Textauszug:
# Positon des Applets auf der HP?



## Spacerat (4. Feb 2005)

Hallo zusammen.

Ich habe möglicherweise einen Trick entdekt, wie man Applets "transparent" bekommt. Und zwar übergebe ich dem Applet ganz einfach seine Position (Linke Obere Ecke) und die Bild-Datei welches es Verdeckt als Parameter. Klappt auch alles ganz gut, bis zu dem Zeitpunkt, an dem das Fenster ser Seite in der Grösse verändert wird. Nun stimmt nämlich auch die Position des Applets nicht mehr, und es kopiert den falschen bereich der Bild-Datei.

Daher meine Frage: Lässt sich die Position des Appletts auf der Seite irgendwie vom Applet selbst in Erfahrung bringen?

cu


----------



## stev.glasow (5. Feb 2005)

Wieso so ändert sich die Position? Bleibt die relative Position zur linken oberen Ecke nicht immer gleich?


----------



## Spacerat (5. Feb 2005)

Äh... Natürlich! Aber die Position des Applets auf der Seite selbst (und damit der Teil des Bild-Ausschnitts der dadurch verdeckt wird) ist eine andere. Das Applet hat also nach einem Window-Resize immer noch den alten Teil des Bildes als Hintergrund. Und da das Applet weder die onresize-Eigenschaft von HTML kennt noch ich diesem seine neue Position über neue Parameter übergeben kann (Parameter können nur beim Laden der Seite übergeben werden), bräuchte ich eine Möglichkeit die Absolute Position des Applets über dieses selbst zu erfahren.


----------



## Bleiglanz (5. Feb 2005)

mit css position absolute für das hinter dem applet liegende bild UND ein div rund um das applet genauso


----------



## Spacerat (23. Feb 2005)

Hörte sich schon ganz gut an. Das Problem ist  allerdings, das das Applet vielmehr den Hintergrund auf dem es liegt beim laden, vergrössern, verkleinern und möglicherweise beim bewegen des Browserfensters kopieren, und den in Frage kommenden Ausschnitt selbst als Hintergrund anzeigen soll. Dabei soll (oder darf) das Applet jedoch keine Absolute Posiition haben (als ich davon sprach meinte ich die Absolute Screen-Position, welche über die AccessibleComponent.class zu erreichen ist). Für eine Lösung wäre ein Zugriff über ein DOM- oder JavaScript-Interface hilfreich (lieber wäre mir dabei natürlich DOM). Aber trotzdem erstmal Thanks for HELP.


----------

Erfasstes Material:

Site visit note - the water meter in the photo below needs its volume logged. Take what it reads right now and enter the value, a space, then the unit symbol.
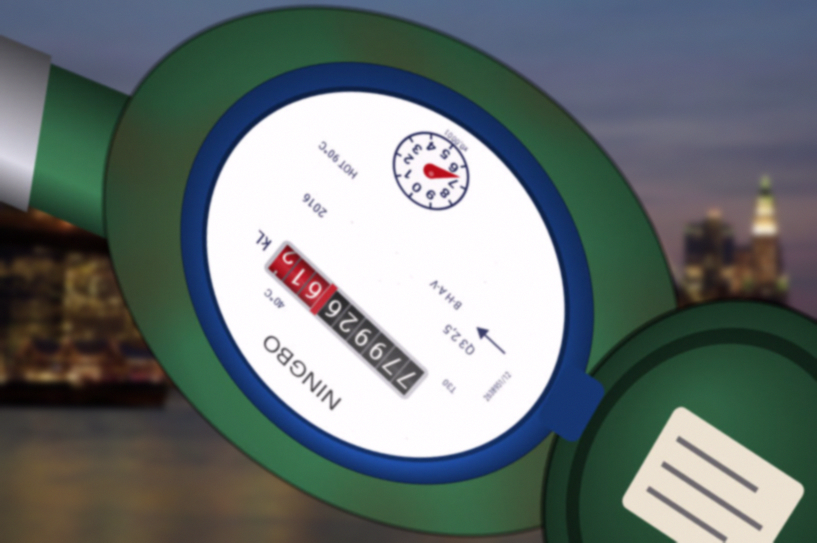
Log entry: 779926.6116 kL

Aufgabe: Schreib den Abschnitt aus der Forumsdiskussion über die Applet-Position von „## Spacerat (23.“ bis „Thanks for HELP.“ noch einmal ab. Setz dabei „Fensters“ an die Stelle von „Browserfensters“.

Antwort:
## Spacerat (23. Feb 2005)

Hörte sich schon ganz gut an. Das Problem ist  allerdings, das das Applet vielmehr den Hintergrund auf dem es liegt beim laden, vergrössern, verkleinern und möglicherweise beim bewegen des Fensters kopieren, und den in Frage kommenden Ausschnitt selbst als Hintergrund anzeigen soll. Dabei soll (oder darf) das Applet jedoch keine Absolute Posiition haben (als ich davon sprach meinte ich die Absolute Screen-Position, welche über die AccessibleComponent.class zu erreichen ist). Für eine Lösung wäre ein Zugriff über ein DOM- oder JavaScript-Interface hilfreich (lieber wäre mir dabei natürlich DOM). Aber trotzdem erstmal Thanks for HELP.